First, you create a graph showing the time-series trend of tweets posted over time (i.e., the number of tweets posted on each day).
Second, you create a map showing the geo-location of positive and negative tweets in the United States, classified by lexicon-based sentiment analysis using the bing
lexicon. Or you can create a graph tracing the rhythm of expressing overall sentiments around social distancing on Twitter in the U.S.
Third, you identify and visualize the top 10 bigrams in terms of the frequency in the United States and United Kingdom, and find any similarity or difference in the bigrams bewteen the two countries.
Fourth, you create a semantic network graph of word co-occurrences in the tweets from the U.S. and U.K., and discuss some topics (word or hashtag clusters) identified by analyzing the semantic network in the tweets.
Requirement 1: You should set the seed to reproduce the random number generator by using your ID. For instance, if your ID # is 20201234, then you set the seed by entering set.seed(20201234)
before creating a semantic network of word occurrences in the tweet dataset.
Requirement 2: The words to be counted should NOT contain stop words, punctuation marks, non-ASCII codes, HTML tags, and URLs.

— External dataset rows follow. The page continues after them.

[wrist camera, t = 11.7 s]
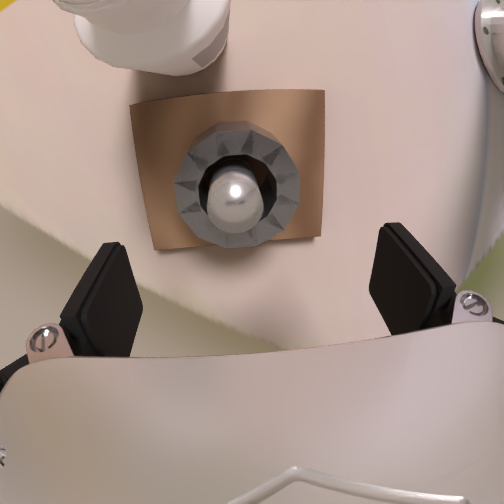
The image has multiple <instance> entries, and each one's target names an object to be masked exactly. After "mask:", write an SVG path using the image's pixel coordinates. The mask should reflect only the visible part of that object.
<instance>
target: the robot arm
mask: <svg viewBox="0 0 504 504" xmlns="http://www.w3.org/2000/svg"><path fill="white" fill-rule="evenodd" d="M475 33H476V39H477V44H478V48H479V51H480V54H481V57H482V60H483V63H484V65H485V67H486V69H487V71H488V73H489V75H490V77H491V78H492V80H493V82H494V83H495V85H496V86H497V87H498V88H499V89H500V91H502V92H503V93H504V0H480V1H479V3H478V4H477V8H476V11H475ZM455 288H456V284H455V283H454V282H453V280H452V279H451V278H450V277H449V276H448V274H447V273H446V272H445V271H444V270H443V269H442V267H441V266H440V265H439V264H438V263H437V262H436V261H435V260H434V258H433V257H432V256H431V255H430V254H429V253H428V252H427V251H426V250H425V248H424V247H423V246H422V245H421V244H420V243H419V242H418V241H417V240H416V239H415V238H414V237H413V236H412V234H411V233H410V232H409V231H408V230H407V229H406V228H405V227H404V226H403V225H402V224H401V223H399V222H397V223H385V224H384V226H383V227H381V228H380V230H379V235H378V241H377V247H376V253H375V258H374V263H373V269H372V274H371V279H370V283H369V292H370V295H371V297H372V299H373V300H374V302H375V304H376V306H377V308H378V310H379V312H380V314H381V315H382V317H383V319H384V321H385V323H386V325H387V327H388V329H389V331H390V333H391V335H392V336H386V337H381V338H375V339H369V340H363V341H356V342H350V343H343V344H336V345H328V346H320V347H312V348H304V349H295V350H285V351H275V352H264V353H252V354H236V355H221V356H220V355H219V356H198V357H130V353H131V349H132V345H133V342H134V339H135V335H136V332H137V328H138V325H139V322H140V318H141V315H142V311H143V305H142V301H141V298H140V295H139V292H138V288H137V285H136V282H135V279H134V276H133V272H132V269H131V266H130V262H129V259H128V255H127V252H126V249H125V247H124V246H123V245H120V243H119V242H111V243H104V244H103V245H102V246H101V248H100V249H99V251H98V252H97V254H96V255H95V257H94V259H93V260H92V262H91V263H90V265H89V267H88V268H87V270H86V271H85V273H84V275H83V276H82V278H81V280H80V281H79V283H78V285H77V286H76V288H75V290H74V291H73V293H72V295H71V297H70V299H69V300H68V302H67V304H66V306H65V307H64V309H63V311H62V313H61V315H60V318H61V321H60V323H59V325H58V324H55V323H48V324H44V325H41V326H39V327H38V328H36V329H35V330H34V331H33V332H32V333H31V334H30V335H29V337H28V339H27V341H26V351H27V354H26V355H24V356H22V357H21V358H19V359H18V360H16V361H14V362H13V363H11V364H10V365H8V366H6V367H5V368H3V369H2V370H0V504H504V321H502V320H499V319H497V318H495V317H492V306H491V304H490V302H489V301H488V300H487V299H486V298H485V297H484V296H482V295H481V294H479V293H477V292H474V291H469V290H464V291H461V292H459V293H458V294H456V293H455V291H454V290H455Z"/></svg>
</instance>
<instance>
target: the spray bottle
mask: <svg viewBox="0 0 504 504" xmlns="http://www.w3.org/2000/svg"><path fill="white" fill-rule="evenodd" d="M53 1H54V2H55V3H56V4H57V5H58V6H59V7H60V8H61V9H62V10H65V11H68V12H70V13H73V14H74V26H75V28H76V31H77V34H78V36H79V39H80V42H81V43H82V45H83V46H84V47H85V48H86V49H87V50H88V51H89V52H90V53H91V54H92V55H93V56H94V57H95V58H96V59H98V60H100V61H102V62H105V63H107V64H109V65H111V66H113V67H117V68H125V69H133V70H140V71H146V72H152V73H158V74H164V75H170V76H184V75H191V74H193V73H196V72H198V71H201V70H203V69H205V68H206V67H208V66H209V65H210V64H211V63H213V62H214V61H215V60H216V59H217V58H218V56H219V55H220V54H221V52H222V51H223V50H224V47H225V44H226V41H227V38H228V30H229V15H230V1H231V0H53Z"/></svg>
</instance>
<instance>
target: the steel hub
mask: <svg viewBox="0 0 504 504" xmlns="http://www.w3.org/2000/svg"><path fill="white" fill-rule="evenodd" d="M241 154H247V155H249V156H251V157H253V158H255V159H258V160H260V161H262V162H264V163H266V178H265V180H264V181H263V183H262V185H261V187H260V189H259V190H260V194H261V197H262V200H263V213H262V216H261V218H260V220H259V221H258V223H257V224H256V225H255V226H254V227H252V228H251V229H249V230H247V231H245V232H241V233H229V232H225V231H222V230H220V229H219V228H217V227H216V226H215V225H214V224H213V223H212V222H211V220H210V218H209V216H208V213H207V201H208V194H209V186H208V184H207V183H206V182H205V177H204V172H205V170H206V168H207V167H209V166H210V165H211V164H213V163H214V162H216V161H217V160H219V159H220V158H222V157H223V156H228V155H241ZM174 190H175V197H176V203H177V209H178V214H179V215H180V217H181V218H182V219H183V220H184V221H185V223H186V224H187V225H188V226H189V227H190V229H191V230H192V231H193V232H194V233H195V235H196V236H197V237H198V238H201V239H203V240H206V241H208V242H211V243H213V244H216V245H218V246H221V247H223V248H226V249H229V248H240V247H252V246H258V245H260V244H262V243H263V242H265V241H267V240H268V239H270V238H272V237H273V236H275V235H277V234H278V233H280V232H282V231H283V230H284V229H285V227H286V226H287V224H288V223H289V221H290V219H291V218H292V216H293V214H294V213H295V211H296V209H297V208H298V206H299V204H300V172H299V171H298V169H297V167H296V166H295V164H294V162H293V161H292V159H291V157H290V156H289V154H288V153H287V151H286V149H285V148H284V146H283V145H282V144H281V143H280V142H279V141H278V140H277V139H276V137H275V136H274V135H273V134H272V133H271V132H269V131H267V130H265V129H263V128H261V127H259V126H257V125H255V124H252V123H250V122H248V121H246V120H244V121H230V122H218V123H216V124H215V125H213V126H212V127H210V128H209V129H207V130H206V131H204V132H203V133H202V134H200V135H199V136H197V137H196V138H195V139H194V140H193V142H192V144H191V146H190V148H189V149H188V151H187V153H186V155H185V158H184V160H183V162H182V164H181V167H180V169H179V171H178V174H177V176H176V178H175V181H174Z"/></svg>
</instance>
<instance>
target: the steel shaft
mask: <svg viewBox="0 0 504 504" xmlns="http://www.w3.org/2000/svg"><path fill="white" fill-rule="evenodd" d="M207 213H208V216H209V218H210V220H211V222H212V223H213V224H214V225H215V226H216V227H217V228H219V229H220V230H222V231H225V232H229V233H241V232H245V231H247V230H249V229H251V228H252V227H254V226H255V225H256V224H257V223H258V221H259V220H260V218H261V216H262V213H263V200H262V197H261V194H260V190H259V187H258V184H257V181H256V178H255V175H254V172H253V169H252V166H251V163H250V162H249V160H248V159H247V158H246V157H245V156H243V155H228V156H223V157H222V158H220V159H219V160H217V161H216V162H214V164H213V167H212V173H211V180H210V187H209V194H208V201H207Z"/></svg>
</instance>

Requirement 3: Word co-occurrence is defined as an instance of any pair of words or hashtags used together in the same tweet.
Requirement 4: By 11:59 PM on June 29th (Monday), you will upload the following things to the Assignments section on our e-class page.
Your R codes used in the workflow of text processing, tokenization, analysis, and visualization (20 points).
The graph showing the time-series trend of tweets posted over time and your written interpretation of the result (15 points).
The graph showing either the geo-location map or the time-series trend of tweet sentiments in the U.S. and your written interpretation of the result (15 points).
The tables to compare the most prominent bigrams in tweets between the U.S. and U.K. and your discussion on the similarity or difference in the bigrams between the two countries (15 points).
The semantic network of word co-occurrences in the tweets from the U.S. and U.K. and your interpretation and discussion on some salient topics emerging from the network (15 points).
Your short written responses (less than 10 sentences) to the following questions (10 point each)
6.1) What do you think the most prominent two or three advantages and disadvantages of lexicon-based sentiment analysis?
6.2) What do you think any meaningful differences between analyzing bigrams and word co-occurrences? Which method do you find more helpful to understand public opinions about social distancing in the U.S. and U.K.?